Forbes Magazine published a story about Ted Cruz, Sarah Palin and CPAC, covering some of the same ground that I’ve touched on the past few days. Their headline is:
Birther Hypocrisy- Right Wing Has No Problem With Canadian Born Senator Ted Cruz Running For President
It appears to me that Forbes writer Rick Ungar didn’t quite understand the birthers, any more than he understood the context of Sarah Palin’s “background check” comment. The thrust of the article is that conservatives who believed Obama was foreign born and thereby ineligible to be President have no problem with an indisputably foreign-born Ted Cruz. It’s not the same, and I tried to explain that in the following comment I left at Forbes:
I think this article lost its way.
First, Sarah Palin’s remark in context was not a reference to Obama’s eligibility, but to his “associations and intentions”. Some who cheered her remark might have heard her going birther, but that’s clearly not what she said.

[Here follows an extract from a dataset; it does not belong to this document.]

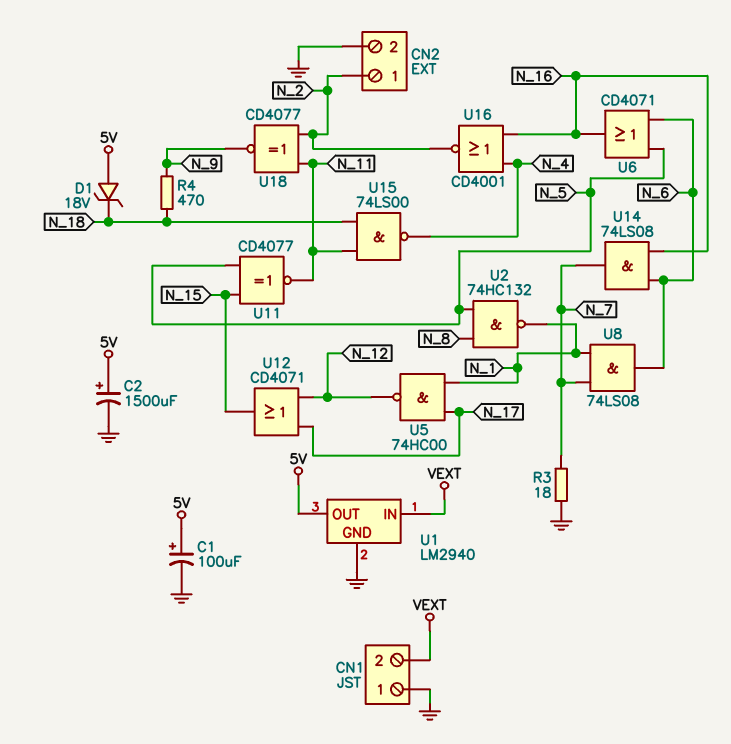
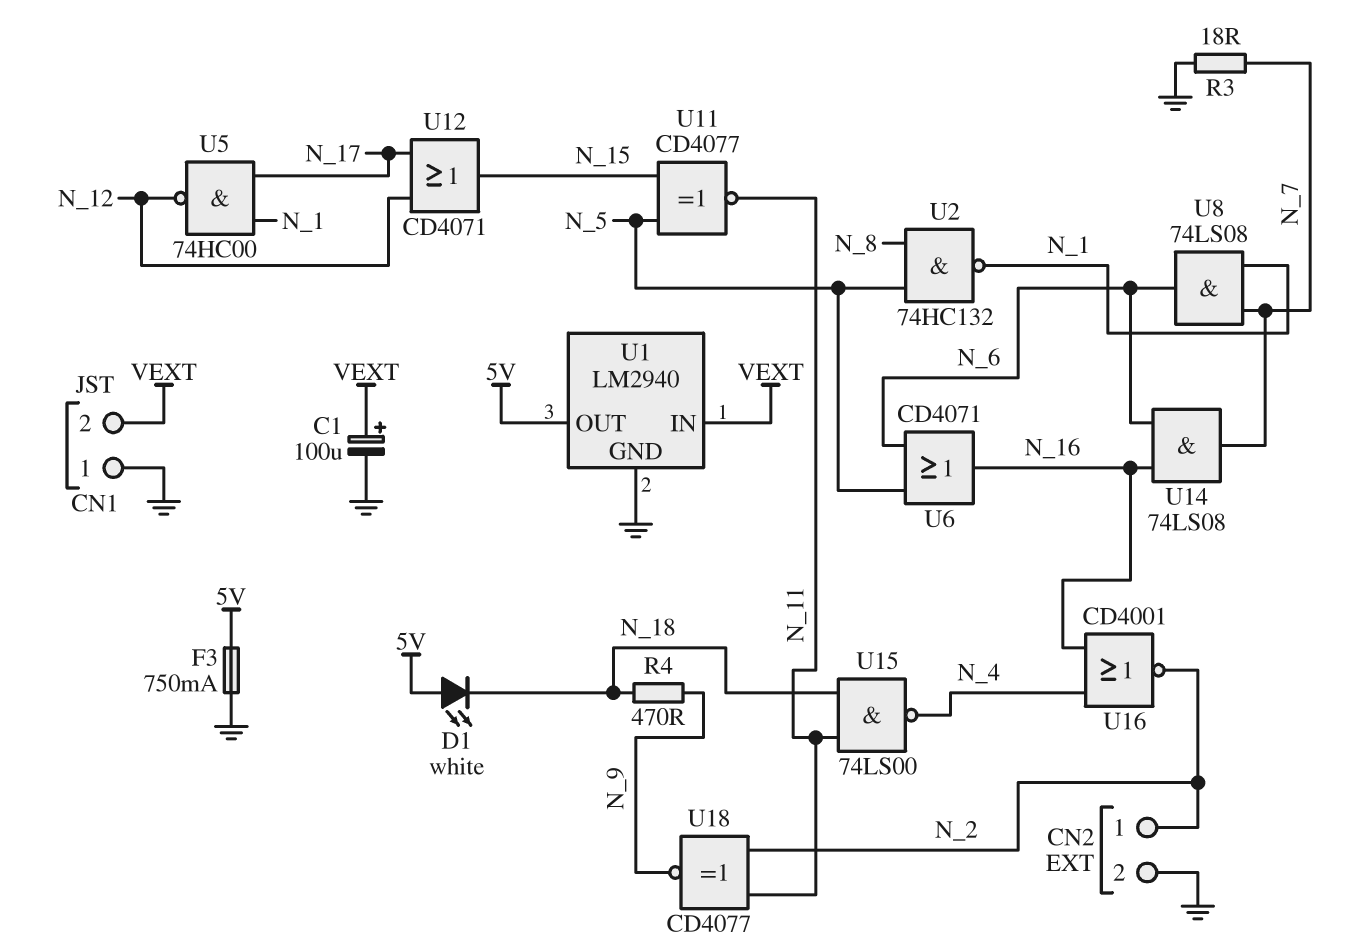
C1: 100uF (plus 5V, minus GND) -> 100uF (plus VEXT, minus GND)
C2: 1500uF (plus 5V, minus GND) -> none
D1: zener 18V (A 5V, K N_18) -> LED white (A 5V, K N_18)
F3: none -> 750mA (5V, GND)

Second, there were two streams of eligibility controversy about Obama. There were those who falsely believed that Obama was foreign-born, and while Canadian-born Cruz was born a US citizen, a hypothetical Kenyan-born Obama would not have been born a US citizen due to an obscure technicality that existed at the time related to his US citizen mothers’ age.
The other stream of Obama citizenship deniers holds to a legal theory that only persons born in the United States to two US Citizen parents can be President, and among the activists in that group, neither Cruz nor Obama, nor Bobby Jindal1 for that matter is constitutionally eligible to be President. (Obama’s father was not a US Citizen, nor were Jindal’s parents.) While those folks are wrong, they are not hypocrites.
1In the published comment, I misspelled Jindal.